Jacob was adamant that he would not let his sons take the youngest son, Benjamin, to Egypt to retrieve Simeon. No way. Case closed. But now they have run out of food. And there is food in Egypt. If Jacob wants food, so keep living, and to sustain his family, there is only one option. Send his sons, including Benjamin, to Egypt for more food. Jacob must change his mind. He must go against his previous edict.

When a person is hungry, sometimes principles become less important than food. I remember seeing a play many, many years ago, about Adam and Eve. After eating the apple, Adam made some kind of comment about morals being fine as long as your belly is full. If you know this reference, please share the details or the exact quote! But I have never forgotten that idea. Ideals, morals, values, principles, it’s all fine when things are basically “normal.” But in a situation of desperation, sometimes we feel forced to bend.

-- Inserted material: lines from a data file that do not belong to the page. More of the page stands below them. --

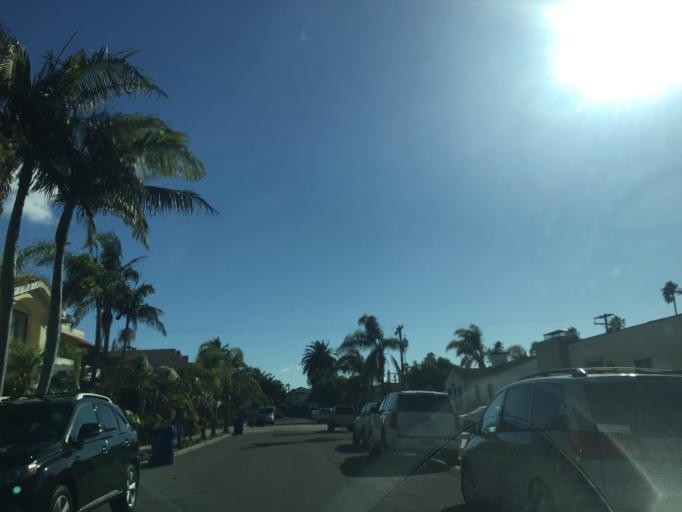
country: US
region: California
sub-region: San Diego County
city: La Jolla
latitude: 32.7830
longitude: -117.2385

Sometimes people are stealing to get food for their children. When the plane crashed in the Andes with the soccer team, the survivors ended up eating those who were killed. It was this or die. Someone told me about how her mother, desperate to feed her children, accepted money for sex. No one wants to be in that kind of desperate situation. Yet many people are. In our community, In this country. And in the world. Being aware of this can make us more compassionate and less judgmental. We can consider who to see that help is available to those who need it. We can also work on how we can create communities and societies in which no one is in that kind of situation of extreme hopelessness.

Prayer
Sometimes we may want to relax our values and morals for convenience or greed. We feel tempted to do something we know is wrong because it may be easier for us, it may save us money, no one will find out, so why not? May we remember that there are people around the world and around the corner who are faced with compromising their morals and their values to survive. Maybe even to keep their children alive. May our compassion be stirred so that our faith and our moral commitment lead us to work to eliminate such circumstances. That’s what Jesus would do. Amen.